### The records

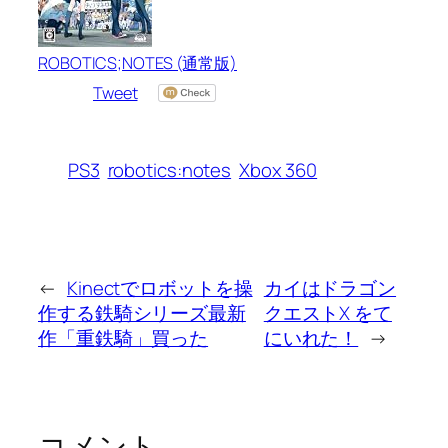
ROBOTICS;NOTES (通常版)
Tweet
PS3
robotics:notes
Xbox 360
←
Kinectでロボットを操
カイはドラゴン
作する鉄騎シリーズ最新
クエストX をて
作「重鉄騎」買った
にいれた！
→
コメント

--

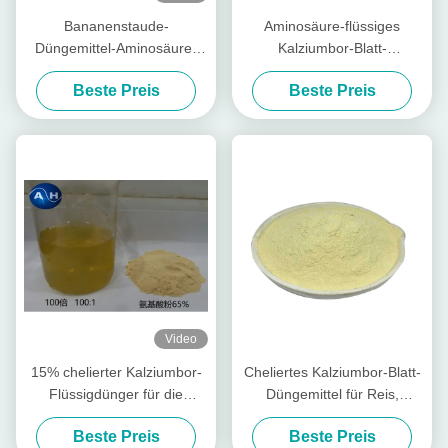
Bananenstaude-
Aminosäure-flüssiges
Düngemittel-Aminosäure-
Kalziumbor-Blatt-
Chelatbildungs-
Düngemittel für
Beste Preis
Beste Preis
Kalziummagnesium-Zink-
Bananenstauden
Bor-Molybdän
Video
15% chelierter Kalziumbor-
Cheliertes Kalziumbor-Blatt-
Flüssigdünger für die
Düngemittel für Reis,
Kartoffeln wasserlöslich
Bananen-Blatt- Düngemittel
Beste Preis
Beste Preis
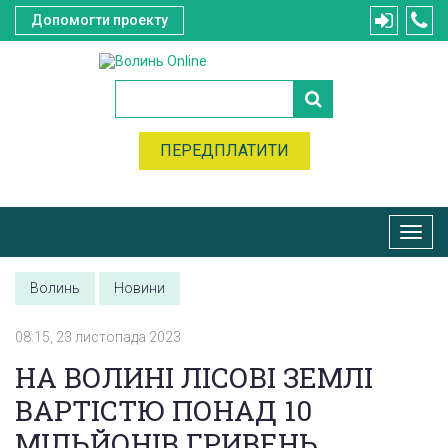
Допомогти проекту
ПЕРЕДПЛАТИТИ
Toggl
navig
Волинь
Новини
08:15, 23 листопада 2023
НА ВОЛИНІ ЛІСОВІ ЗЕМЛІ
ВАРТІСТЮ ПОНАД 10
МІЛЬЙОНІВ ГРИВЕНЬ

### Problem details
Print, exactly and with no pictures, the lines of the listing above starting at the one that has "Bor-Molybdän" and ending at the one that has "МІЛЬЙОНІВ ГРИВЕНЬ", both included.

### Reply
Bor-Molybdän
Video
15% chelierter Kalziumbor-
Cheliertes Kalziumbor-Blatt-
Flüssigdünger für die
Düngemittel für Reis,
Kartoffeln wasserlöslich
Bananen-Blatt- Düngemittel
Beste Preis
Beste Preis
Допомогти проекту
ПЕРЕДПЛАТИТИ
Toggl
navig
Волинь
Новини
08:15, 23 листопада 2023
НА ВОЛИНІ ЛІСОВІ ЗЕМЛІ
ВАРТІСТЮ ПОНАД 10
МІЛЬЙОНІВ ГРИВЕНЬ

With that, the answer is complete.